## SET PROBLEM:
Please write out the data below, starting with its first line and ending with the line containing "Dot at: (237, 290)". Include both of those lines and keep every line identical.

----

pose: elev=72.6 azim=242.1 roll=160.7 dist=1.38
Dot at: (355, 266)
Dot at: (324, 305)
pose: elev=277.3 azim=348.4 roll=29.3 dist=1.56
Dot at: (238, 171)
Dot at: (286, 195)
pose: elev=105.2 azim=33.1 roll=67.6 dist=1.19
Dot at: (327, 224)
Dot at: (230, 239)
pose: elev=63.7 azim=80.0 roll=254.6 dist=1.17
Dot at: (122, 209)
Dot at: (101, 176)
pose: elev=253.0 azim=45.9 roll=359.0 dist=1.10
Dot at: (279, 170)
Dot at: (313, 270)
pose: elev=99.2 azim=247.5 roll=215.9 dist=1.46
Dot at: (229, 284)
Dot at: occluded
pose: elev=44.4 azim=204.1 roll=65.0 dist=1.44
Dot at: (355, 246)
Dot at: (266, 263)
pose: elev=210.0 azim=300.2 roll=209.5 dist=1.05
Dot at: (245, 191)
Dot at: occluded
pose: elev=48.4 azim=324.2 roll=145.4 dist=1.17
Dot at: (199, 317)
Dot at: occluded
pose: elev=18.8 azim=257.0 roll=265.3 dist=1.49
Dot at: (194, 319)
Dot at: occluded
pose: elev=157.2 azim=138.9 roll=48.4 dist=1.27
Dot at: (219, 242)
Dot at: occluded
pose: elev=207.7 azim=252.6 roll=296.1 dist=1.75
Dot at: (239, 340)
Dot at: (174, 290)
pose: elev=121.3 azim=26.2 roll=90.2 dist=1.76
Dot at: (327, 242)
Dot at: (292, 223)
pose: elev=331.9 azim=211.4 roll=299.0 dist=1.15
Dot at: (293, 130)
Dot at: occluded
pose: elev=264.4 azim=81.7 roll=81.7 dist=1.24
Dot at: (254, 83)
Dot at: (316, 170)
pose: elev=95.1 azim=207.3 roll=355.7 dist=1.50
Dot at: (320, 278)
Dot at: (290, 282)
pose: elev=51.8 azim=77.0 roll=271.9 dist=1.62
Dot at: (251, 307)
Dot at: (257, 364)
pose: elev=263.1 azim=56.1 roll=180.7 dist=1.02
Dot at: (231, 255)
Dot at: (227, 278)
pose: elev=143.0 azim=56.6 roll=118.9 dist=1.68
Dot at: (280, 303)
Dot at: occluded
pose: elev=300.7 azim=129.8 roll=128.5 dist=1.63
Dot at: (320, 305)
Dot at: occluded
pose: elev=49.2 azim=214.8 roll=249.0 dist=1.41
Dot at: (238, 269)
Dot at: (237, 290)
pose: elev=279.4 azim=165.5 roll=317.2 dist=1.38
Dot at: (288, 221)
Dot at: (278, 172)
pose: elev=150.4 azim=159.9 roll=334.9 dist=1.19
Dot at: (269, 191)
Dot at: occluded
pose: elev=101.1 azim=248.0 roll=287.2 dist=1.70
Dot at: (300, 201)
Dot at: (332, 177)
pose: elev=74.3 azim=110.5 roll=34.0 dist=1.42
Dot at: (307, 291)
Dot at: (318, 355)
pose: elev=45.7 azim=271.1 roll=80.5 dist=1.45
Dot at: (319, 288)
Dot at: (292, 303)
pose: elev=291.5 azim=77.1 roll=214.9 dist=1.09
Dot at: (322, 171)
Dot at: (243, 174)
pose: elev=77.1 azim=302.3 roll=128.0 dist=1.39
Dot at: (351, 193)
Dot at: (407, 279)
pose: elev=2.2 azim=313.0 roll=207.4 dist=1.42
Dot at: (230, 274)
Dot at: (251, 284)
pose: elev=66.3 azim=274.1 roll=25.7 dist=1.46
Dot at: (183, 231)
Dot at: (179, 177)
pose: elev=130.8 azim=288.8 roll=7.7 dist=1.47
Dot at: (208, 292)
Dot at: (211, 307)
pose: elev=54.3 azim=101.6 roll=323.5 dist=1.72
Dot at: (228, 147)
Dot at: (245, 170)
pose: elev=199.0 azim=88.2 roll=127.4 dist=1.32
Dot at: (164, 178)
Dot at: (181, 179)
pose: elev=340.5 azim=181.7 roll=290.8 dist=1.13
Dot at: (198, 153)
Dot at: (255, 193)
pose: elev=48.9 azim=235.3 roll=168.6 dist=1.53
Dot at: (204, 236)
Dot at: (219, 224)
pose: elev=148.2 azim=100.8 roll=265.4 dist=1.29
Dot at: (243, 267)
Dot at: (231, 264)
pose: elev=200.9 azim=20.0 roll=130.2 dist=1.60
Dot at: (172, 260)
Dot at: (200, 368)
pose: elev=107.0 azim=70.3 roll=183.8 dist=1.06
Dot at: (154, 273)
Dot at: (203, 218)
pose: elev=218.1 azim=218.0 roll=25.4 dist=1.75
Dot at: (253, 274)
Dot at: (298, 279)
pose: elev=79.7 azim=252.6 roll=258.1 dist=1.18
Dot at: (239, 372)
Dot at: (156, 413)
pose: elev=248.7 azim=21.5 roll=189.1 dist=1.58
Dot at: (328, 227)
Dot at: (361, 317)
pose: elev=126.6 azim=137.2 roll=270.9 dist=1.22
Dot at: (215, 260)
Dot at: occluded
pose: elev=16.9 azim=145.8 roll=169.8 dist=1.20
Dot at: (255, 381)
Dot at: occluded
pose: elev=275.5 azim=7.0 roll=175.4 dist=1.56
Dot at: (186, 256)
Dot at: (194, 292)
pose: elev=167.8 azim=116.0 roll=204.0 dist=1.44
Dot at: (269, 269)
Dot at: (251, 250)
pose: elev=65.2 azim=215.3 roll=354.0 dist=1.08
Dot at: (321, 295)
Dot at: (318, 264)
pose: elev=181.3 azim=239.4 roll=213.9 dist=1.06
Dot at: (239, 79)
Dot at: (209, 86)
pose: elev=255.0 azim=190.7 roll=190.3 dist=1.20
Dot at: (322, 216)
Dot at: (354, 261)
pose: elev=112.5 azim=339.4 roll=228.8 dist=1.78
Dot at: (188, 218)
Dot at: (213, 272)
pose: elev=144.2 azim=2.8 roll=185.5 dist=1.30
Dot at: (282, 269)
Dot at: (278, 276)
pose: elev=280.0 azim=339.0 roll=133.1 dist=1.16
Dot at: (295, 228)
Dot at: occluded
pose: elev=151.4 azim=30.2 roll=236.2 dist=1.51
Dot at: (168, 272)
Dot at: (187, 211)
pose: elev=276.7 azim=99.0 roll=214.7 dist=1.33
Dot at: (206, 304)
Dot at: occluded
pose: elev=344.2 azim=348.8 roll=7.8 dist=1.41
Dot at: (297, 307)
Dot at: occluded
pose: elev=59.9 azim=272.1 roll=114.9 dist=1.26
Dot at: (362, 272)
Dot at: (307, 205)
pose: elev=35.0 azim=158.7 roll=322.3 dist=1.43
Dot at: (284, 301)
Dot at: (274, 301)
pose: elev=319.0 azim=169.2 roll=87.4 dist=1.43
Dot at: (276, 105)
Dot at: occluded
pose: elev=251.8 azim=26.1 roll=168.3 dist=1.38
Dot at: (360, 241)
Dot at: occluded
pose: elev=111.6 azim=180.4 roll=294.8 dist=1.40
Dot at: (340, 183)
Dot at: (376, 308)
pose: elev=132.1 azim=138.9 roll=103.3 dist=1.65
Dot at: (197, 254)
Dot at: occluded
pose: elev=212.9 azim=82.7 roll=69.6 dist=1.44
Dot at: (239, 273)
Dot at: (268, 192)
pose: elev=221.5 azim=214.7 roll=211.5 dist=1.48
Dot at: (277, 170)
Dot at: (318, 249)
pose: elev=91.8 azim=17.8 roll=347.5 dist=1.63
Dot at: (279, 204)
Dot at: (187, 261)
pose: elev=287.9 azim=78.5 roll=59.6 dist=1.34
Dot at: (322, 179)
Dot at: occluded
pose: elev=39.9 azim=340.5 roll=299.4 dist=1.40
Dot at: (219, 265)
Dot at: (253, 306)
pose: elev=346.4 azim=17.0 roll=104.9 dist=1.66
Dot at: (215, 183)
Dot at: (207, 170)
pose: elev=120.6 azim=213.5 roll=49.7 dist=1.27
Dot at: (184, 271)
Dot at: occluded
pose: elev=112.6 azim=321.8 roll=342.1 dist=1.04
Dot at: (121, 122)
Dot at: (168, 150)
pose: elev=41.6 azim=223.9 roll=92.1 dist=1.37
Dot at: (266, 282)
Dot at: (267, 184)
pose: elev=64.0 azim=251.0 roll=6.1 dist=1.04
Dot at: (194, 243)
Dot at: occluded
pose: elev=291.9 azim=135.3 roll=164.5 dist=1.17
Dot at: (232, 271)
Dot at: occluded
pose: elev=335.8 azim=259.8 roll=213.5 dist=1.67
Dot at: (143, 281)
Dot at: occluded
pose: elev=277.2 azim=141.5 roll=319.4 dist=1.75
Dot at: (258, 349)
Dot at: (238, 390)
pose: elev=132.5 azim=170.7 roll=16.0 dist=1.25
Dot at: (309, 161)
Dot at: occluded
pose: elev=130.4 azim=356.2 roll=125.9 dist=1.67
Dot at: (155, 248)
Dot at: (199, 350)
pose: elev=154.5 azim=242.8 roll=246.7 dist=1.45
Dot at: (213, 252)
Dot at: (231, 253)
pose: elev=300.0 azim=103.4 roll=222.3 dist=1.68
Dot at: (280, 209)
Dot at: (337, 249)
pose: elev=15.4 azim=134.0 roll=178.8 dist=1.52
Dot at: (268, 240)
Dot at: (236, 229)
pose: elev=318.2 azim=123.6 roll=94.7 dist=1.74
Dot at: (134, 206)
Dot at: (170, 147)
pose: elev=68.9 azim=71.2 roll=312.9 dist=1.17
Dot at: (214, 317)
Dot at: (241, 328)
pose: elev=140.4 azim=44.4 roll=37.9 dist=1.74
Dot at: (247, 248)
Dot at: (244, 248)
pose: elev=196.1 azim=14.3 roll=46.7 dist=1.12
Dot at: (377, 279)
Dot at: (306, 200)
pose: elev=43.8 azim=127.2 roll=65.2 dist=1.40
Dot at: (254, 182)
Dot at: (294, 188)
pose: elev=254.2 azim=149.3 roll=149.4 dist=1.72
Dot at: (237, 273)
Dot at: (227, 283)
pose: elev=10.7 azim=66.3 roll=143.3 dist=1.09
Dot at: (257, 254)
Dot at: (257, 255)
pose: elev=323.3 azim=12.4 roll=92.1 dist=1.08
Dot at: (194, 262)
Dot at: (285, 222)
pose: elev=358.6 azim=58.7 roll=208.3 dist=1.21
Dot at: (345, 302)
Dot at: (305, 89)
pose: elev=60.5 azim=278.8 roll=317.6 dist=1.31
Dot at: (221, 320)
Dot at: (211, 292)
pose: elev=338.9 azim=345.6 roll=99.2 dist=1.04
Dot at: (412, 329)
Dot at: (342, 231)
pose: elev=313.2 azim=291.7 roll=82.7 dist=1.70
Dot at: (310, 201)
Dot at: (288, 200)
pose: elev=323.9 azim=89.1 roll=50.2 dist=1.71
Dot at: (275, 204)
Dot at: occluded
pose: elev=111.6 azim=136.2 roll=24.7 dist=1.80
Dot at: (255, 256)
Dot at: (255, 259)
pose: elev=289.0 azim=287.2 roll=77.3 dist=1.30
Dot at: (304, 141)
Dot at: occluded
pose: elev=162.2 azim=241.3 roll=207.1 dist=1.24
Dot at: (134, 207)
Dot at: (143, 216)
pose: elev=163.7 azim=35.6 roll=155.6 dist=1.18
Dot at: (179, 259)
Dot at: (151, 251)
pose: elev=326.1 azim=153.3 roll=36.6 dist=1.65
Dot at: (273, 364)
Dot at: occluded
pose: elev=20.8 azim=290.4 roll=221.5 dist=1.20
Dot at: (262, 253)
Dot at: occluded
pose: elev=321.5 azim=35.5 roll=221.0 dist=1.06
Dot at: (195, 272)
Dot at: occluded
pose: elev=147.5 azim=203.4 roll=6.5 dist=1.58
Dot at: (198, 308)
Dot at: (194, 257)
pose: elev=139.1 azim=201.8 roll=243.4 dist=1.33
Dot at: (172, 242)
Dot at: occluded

----

## FINISHED ANSWER:
pose: elev=72.6 azim=242.1 roll=160.7 dist=1.38
Dot at: (355, 266)
Dot at: (324, 305)
pose: elev=277.3 azim=348.4 roll=29.3 dist=1.56
Dot at: (238, 171)
Dot at: (286, 195)
pose: elev=105.2 azim=33.1 roll=67.6 dist=1.19
Dot at: (327, 224)
Dot at: (230, 239)
pose: elev=63.7 azim=80.0 roll=254.6 dist=1.17
Dot at: (122, 209)
Dot at: (101, 176)
pose: elev=253.0 azim=45.9 roll=359.0 dist=1.10
Dot at: (279, 170)
Dot at: (313, 270)
pose: elev=99.2 azim=247.5 roll=215.9 dist=1.46
Dot at: (229, 284)
Dot at: occluded
pose: elev=44.4 azim=204.1 roll=65.0 dist=1.44
Dot at: (355, 246)
Dot at: (266, 263)
pose: elev=210.0 azim=300.2 roll=209.5 dist=1.05
Dot at: (245, 191)
Dot at: occluded
pose: elev=48.4 azim=324.2 roll=145.4 dist=1.17
Dot at: (199, 317)
Dot at: occluded
pose: elev=18.8 azim=257.0 roll=265.3 dist=1.49
Dot at: (194, 319)
Dot at: occluded
pose: elev=157.2 azim=138.9 roll=48.4 dist=1.27
Dot at: (219, 242)
Dot at: occluded
pose: elev=207.7 azim=252.6 roll=296.1 dist=1.75
Dot at: (239, 340)
Dot at: (174, 290)
pose: elev=121.3 azim=26.2 roll=90.2 dist=1.76
Dot at: (327, 242)
Dot at: (292, 223)
pose: elev=331.9 azim=211.4 roll=299.0 dist=1.15
Dot at: (293, 130)
Dot at: occluded
pose: elev=264.4 azim=81.7 roll=81.7 dist=1.24
Dot at: (254, 83)
Dot at: (316, 170)
pose: elev=95.1 azim=207.3 roll=355.7 dist=1.50
Dot at: (320, 278)
Dot at: (290, 282)
pose: elev=51.8 azim=77.0 roll=271.9 dist=1.62
Dot at: (251, 307)
Dot at: (257, 364)
pose: elev=263.1 azim=56.1 roll=180.7 dist=1.02
Dot at: (231, 255)
Dot at: (227, 278)
pose: elev=143.0 azim=56.6 roll=118.9 dist=1.68
Dot at: (280, 303)
Dot at: occluded
pose: elev=300.7 azim=129.8 roll=128.5 dist=1.63
Dot at: (320, 305)
Dot at: occluded
pose: elev=49.2 azim=214.8 roll=249.0 dist=1.41
Dot at: (238, 269)
Dot at: (237, 290)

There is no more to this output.